--- START OF TEXT TO READ ---

For Deep metric learning method aims to determine the similarity or dissimilarity between two objects 
(in this case, a pedestrian) by learning distinguishing features from the input image and using a distance 
function. The distance between two people will have a small value if the same person is similar and vice versa. 
Deep metric learning is mainly used to constrain the learning process of discriminant features by designing a 
loss function for the model. Loss functions such as classification loss, verification loss, triplet loss, and 
contrastive loss are frequently used in research. In [12], triplet loss was used and achieved very good results 
(state-of-the-art) on both pre-trained and retrained models. The authors emphasized the importance of 
designing a good triplet loss and encouraged further exploration of the potential of this loss function. 

For local feature learning method learns the distinguishing features to perform the classification of 
two objects as similar or different, these distinguishing features come from local features on the input image. 
.Neural networks are used to automatically find local regions containing important information and then extract 
distinctive features from these regions. The local features in this method must be related to each other to ensure 
the accuracy of the output. Commonly used local feature learning methods are predefined stripe segmentation, 
multi-scale fusion, soft attention, pedestrian semantic extraction, and global-local feature learning [13]—[16].

--- END OF TEXT TO READ ---
--- START OF PROVIDED MATERIAL ---

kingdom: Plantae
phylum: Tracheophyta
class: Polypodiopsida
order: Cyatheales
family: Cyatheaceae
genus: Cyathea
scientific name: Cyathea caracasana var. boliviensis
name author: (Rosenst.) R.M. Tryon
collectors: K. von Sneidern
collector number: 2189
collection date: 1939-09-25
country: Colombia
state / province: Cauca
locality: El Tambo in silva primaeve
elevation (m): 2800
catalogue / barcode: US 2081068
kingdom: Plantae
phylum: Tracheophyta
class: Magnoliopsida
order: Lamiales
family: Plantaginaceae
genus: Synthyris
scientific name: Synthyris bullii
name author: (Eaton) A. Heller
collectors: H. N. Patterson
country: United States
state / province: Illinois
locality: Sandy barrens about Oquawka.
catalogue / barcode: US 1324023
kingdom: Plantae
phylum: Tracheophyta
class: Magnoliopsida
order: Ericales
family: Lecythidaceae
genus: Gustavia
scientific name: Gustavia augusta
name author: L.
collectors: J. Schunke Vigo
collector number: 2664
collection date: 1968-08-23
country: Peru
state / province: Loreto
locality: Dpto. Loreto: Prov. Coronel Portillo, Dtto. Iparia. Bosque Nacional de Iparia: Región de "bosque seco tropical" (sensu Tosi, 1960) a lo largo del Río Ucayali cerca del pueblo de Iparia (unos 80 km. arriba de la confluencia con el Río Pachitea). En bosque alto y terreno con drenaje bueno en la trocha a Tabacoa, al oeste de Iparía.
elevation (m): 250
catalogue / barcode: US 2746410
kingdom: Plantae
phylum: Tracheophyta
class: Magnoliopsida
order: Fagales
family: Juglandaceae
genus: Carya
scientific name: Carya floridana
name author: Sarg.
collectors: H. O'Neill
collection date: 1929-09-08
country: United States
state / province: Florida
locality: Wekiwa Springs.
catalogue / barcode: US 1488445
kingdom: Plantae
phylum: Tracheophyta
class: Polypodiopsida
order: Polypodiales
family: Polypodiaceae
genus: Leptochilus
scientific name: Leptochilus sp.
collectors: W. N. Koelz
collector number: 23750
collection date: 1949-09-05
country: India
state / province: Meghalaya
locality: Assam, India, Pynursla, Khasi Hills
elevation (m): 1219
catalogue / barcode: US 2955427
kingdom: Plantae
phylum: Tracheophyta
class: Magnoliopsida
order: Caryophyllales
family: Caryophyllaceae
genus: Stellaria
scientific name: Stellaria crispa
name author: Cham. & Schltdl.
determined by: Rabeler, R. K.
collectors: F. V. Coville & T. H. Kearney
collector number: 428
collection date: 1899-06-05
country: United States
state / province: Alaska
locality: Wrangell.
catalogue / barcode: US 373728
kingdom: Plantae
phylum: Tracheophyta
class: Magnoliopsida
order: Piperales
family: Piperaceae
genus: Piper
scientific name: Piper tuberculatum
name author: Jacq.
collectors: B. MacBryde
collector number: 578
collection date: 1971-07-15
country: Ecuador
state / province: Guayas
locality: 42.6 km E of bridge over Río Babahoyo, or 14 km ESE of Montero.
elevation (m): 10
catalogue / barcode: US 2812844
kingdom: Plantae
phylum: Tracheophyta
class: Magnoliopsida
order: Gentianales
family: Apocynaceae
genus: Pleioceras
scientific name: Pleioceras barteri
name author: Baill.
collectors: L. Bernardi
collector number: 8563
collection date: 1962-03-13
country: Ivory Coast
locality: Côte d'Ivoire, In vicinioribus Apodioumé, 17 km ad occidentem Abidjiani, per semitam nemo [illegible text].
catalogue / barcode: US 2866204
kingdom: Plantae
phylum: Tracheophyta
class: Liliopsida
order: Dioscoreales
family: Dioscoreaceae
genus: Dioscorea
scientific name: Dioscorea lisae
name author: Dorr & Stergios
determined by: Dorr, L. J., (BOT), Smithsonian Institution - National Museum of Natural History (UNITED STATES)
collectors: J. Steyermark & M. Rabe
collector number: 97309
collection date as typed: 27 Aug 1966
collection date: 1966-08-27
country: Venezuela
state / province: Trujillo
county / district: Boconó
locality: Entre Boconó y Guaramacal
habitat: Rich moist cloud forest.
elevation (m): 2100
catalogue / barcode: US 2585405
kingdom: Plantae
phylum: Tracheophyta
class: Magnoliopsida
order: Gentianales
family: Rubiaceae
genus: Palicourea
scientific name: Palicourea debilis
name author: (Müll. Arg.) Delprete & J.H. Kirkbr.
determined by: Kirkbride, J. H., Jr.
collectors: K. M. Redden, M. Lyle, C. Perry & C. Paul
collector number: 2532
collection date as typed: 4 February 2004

--- END OF PROVIDED MATERIAL ---

WRITTEN PROBLEM 1:
According to the metric learning passage, which loss function did [12] use to achieve state-of-the-art results?
WRITTEN PROBLEM 2:
Update the metric learning passage by giving the stretch from "For Deep metric" through "and vice versa." again, with "pedestrian" replaced by "walker".
The items above have no part in this.

TASK OUTPUT 1:
Triplet loss.

TASK OUTPUT 2:
For Deep metric learning method aims to determine the similarity or dissimilarity between two objects 
(in this case, a walker) by learning distinguishing features from the input image and using a distance 
function. The distance between two people will have a small value if the same person is similar and vice versa.